Prosody is taught weekly in Years 3 and 4 and fortnightly in Years 5 and 6.
Every class will have daily class novel time to promote Reading for Pleasure and reading stamina. Books are carefully chosen to include a range of authors – contemporary and classic. Books are also chosen to develop the children’s understanding of the world. Where possible texts will be selected to compliment the class theme. In Foundation and Key Stage 1, teachers will use class novel time to develop the children’s visualising skill. Teachers will actively teach children how to visualise aspects of the text, encouraging the children to close their eyes and discussing what they are visualising. In Ladybirds and Year 1 class novel time is also used to develop reading skills, such as retrieval, inference and prediction.

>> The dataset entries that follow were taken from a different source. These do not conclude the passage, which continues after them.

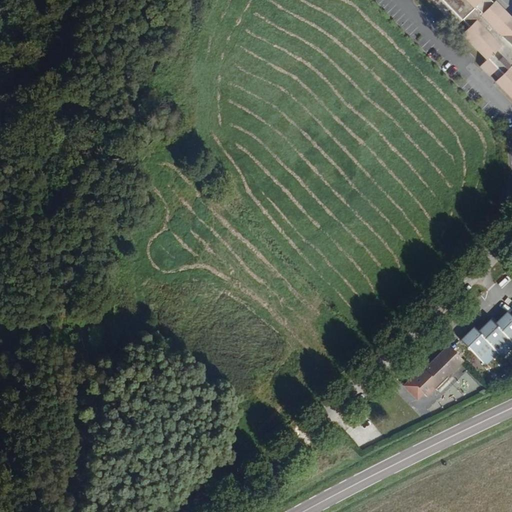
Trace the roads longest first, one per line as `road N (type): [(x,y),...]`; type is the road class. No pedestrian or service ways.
road 1 (primary): [(303,511),(511,408)]
road 2 (residential): [(378,362),(511,233)]
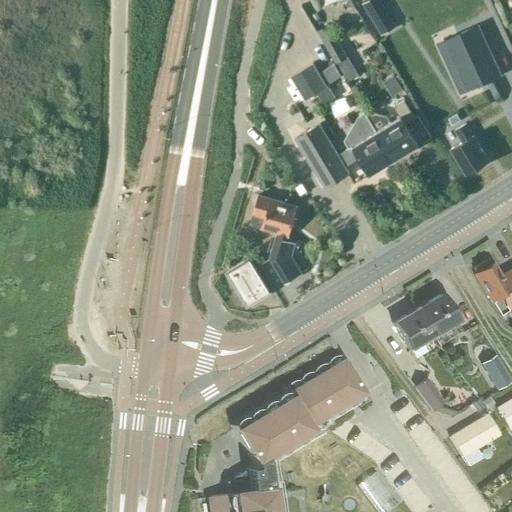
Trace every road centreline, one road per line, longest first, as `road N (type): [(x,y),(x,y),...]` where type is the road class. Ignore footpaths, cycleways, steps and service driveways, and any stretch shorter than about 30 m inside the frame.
road 1 (tertiary): [(162,348),(238,351),(511,188)]
road 2 (secondary): [(162,348),(214,0)]
road 3 (secondary): [(141,511),(162,348)]
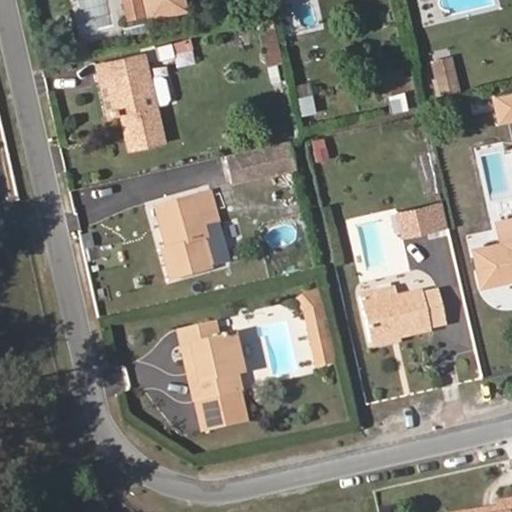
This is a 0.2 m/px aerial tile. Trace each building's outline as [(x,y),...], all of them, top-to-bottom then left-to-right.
[(186,10),(183,0),(144,0),(148,18),(186,10)] [(142,34),(139,21),(124,24),(128,37),(142,34)] [(281,61),(274,29),(259,33),(267,64),(281,61)] [(129,43),(144,40),(142,34),(128,37),(129,43)] [(164,143),(155,105),(165,102),(168,98),(164,79),(160,76),(149,79),(143,53),(119,58),(122,74),(106,78),(114,116),(121,114),(126,113),(128,123),(123,124),(129,151),(164,143)] [(122,74),(119,58),(96,63),(108,117),(114,116),(106,78),(122,74)] [(459,91),(451,58),(433,62),(437,79),(433,80),(437,97),(459,91)] [(404,90),(400,71),(385,74),(389,93),(404,90)] [(389,93),(385,74),(376,76),(379,95),(389,93)] [(316,120),(310,88),(296,91),(302,122),(316,120)] [(292,138),(288,122),(273,126),(276,141),(292,138)] [(304,162),(299,139),(231,154),(236,178),(304,162)] [(220,220),(211,189),(197,193),(206,224),(216,221),(220,220)] [(227,262),(216,221),(206,224),(197,193),(168,202),(173,218),(165,220),(172,243),(163,245),(172,280),(207,269),(207,268),(227,262)] [(173,218),(168,202),(153,206),(163,245),(172,243),(165,220),(173,218)] [(447,232),(443,215),(436,216),(434,207),(415,211),(421,237),(447,232)] [(511,241),(473,250),(481,286),(511,279),(511,241)] [(319,297),(310,286),(307,289),(316,299),(325,343),(329,362),(333,362),(319,297)] [(394,298),(392,288),(359,296),(361,305),(394,298)] [(325,343),(316,299),(307,289),(295,299),(306,311),(313,345),(325,343)] [(445,323),(438,291),(422,295),(421,292),(394,298),(361,305),(369,343),(430,329),(430,326),(445,323)] [(240,392),(236,375),(242,374),(232,332),(216,337),(212,322),(178,330),(181,347),(184,346),(188,363),(193,362),(195,372),(188,374),(194,402),(195,402),(202,432),(245,422),(238,392),(240,392)] [(329,362),(325,343),(313,345),(317,365),(329,362)] [(195,372),(193,362),(188,363),(184,346),(181,347),(188,374),(195,372)] [(511,506),(511,499),(498,502),(499,507),(499,509),(511,506)]
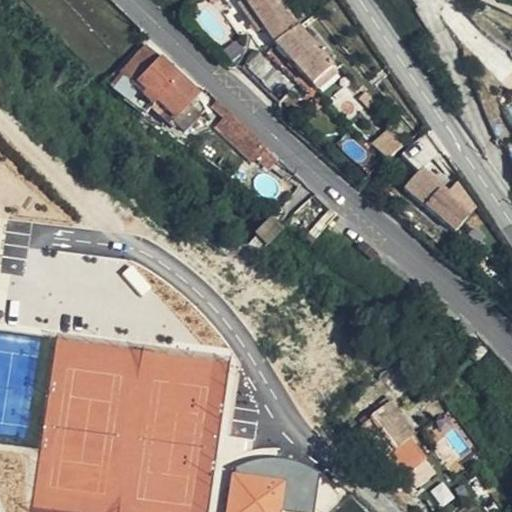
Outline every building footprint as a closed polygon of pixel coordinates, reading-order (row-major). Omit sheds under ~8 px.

Children are encouraged to read at home regularly – 5 times each week which is recorded in their planner. During the week, time is provided for children to select a book from the library. Children have their reading book and planner on their desk throughout the day and are encouraged to read whenever there is an opportunity. In foundation and Year 1, children take home graphemes and words linked to the their reading practice book. Once a week they take the book home to share progress, this is alongside a RfP book from the library.
Reading for Pleasure
Throughout the year we celebrate World Book Day, hold termly book swaps, Scholastic book fairs and plan trips to the library to foster a love of books and reading. In school we promote it through ‘Author of the term’ displays, copies of the the covers of the books read around the door. To show that everybody is a reader, staff have a sign showing what they are currently reading for pleasure which is updated regularly. We also hold a book swap each term. Each term a reading champion is chosen from each class – this person may have shown great motivation, enthusiasm for reading, or increased contribution in class or progress. Children are actively encouraged to pick up a book whenever possible and read for pleasure in the dedicated reading zones around the school. To promote RfP at home each class has a ‘Red Reading Rucksack’ which is taken home by two children each week. Each rucksack contains a variety of reading material to appeal to all children. To encourage children to read a wide range of authors and genres, we display and promote our ‘70 books to read before you leave’ selection which is on view in the library and the children record the books they have read in their individual passports.
This intervention programme is for children in Years 4, 5 and 6. Three, twenty minute sessions are built into the timetable in addition to the daily reading lessons. Every child accesses this unless they are unable to because of their additional needs.